▸ COLLECTED MATERIAL:
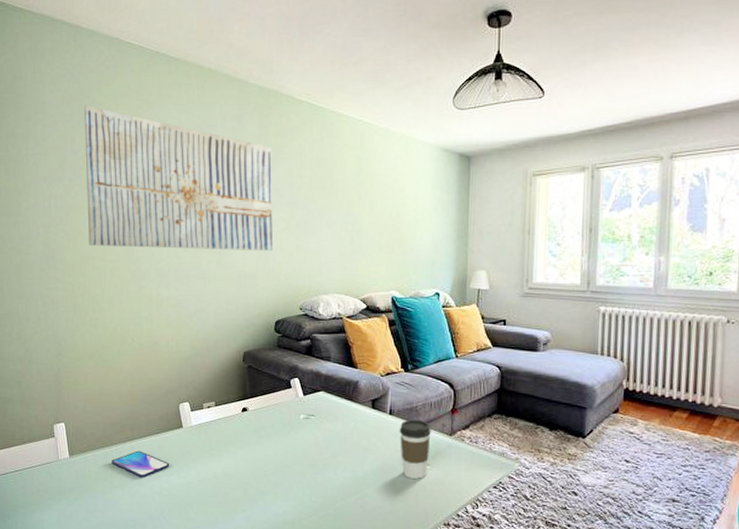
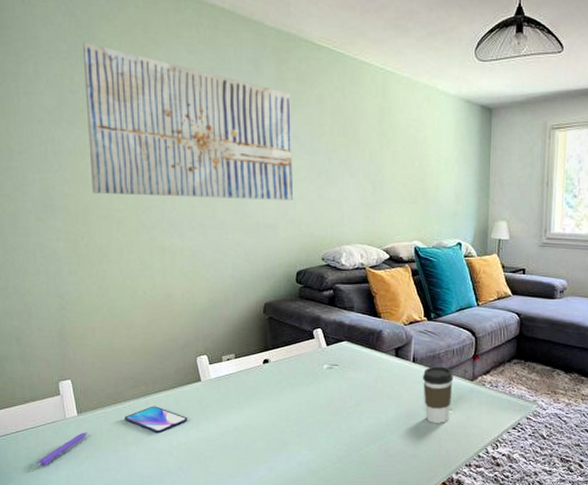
pen: none [32,473,78,505] -> present [37,431,88,466]

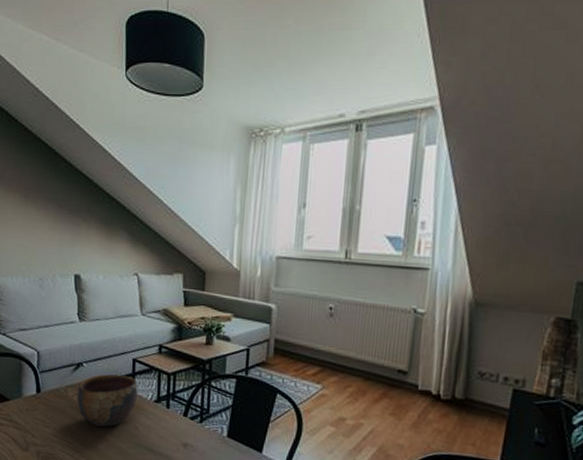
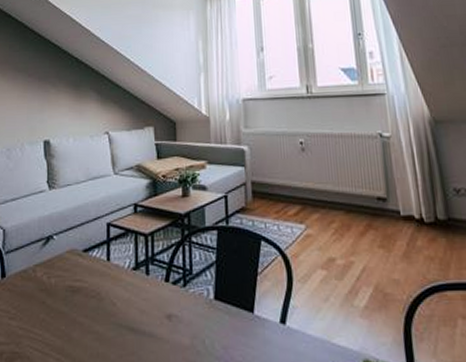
bowl: present [76,374,138,427] -> none [46,242,114,309]

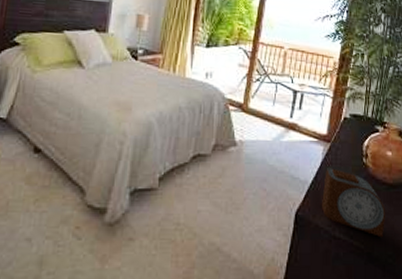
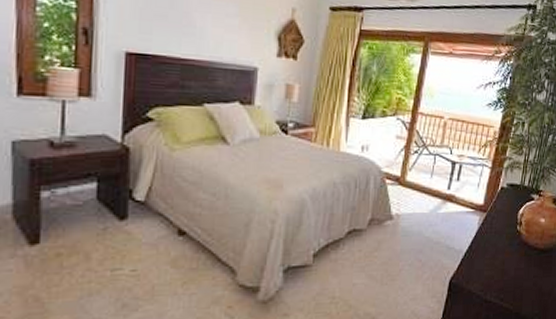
alarm clock: present [321,168,386,237] -> none [474,236,536,298]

▸ BRIEF:
Without the pictures, write out the entire listing exactly.

▸ TASK OUTPUT:
pen: none [32,473,78,505] -> present [37,431,88,466]

bowl: present [76,374,138,427] -> none [46,242,114,309]

alarm clock: present [321,168,386,237] -> none [474,236,536,298]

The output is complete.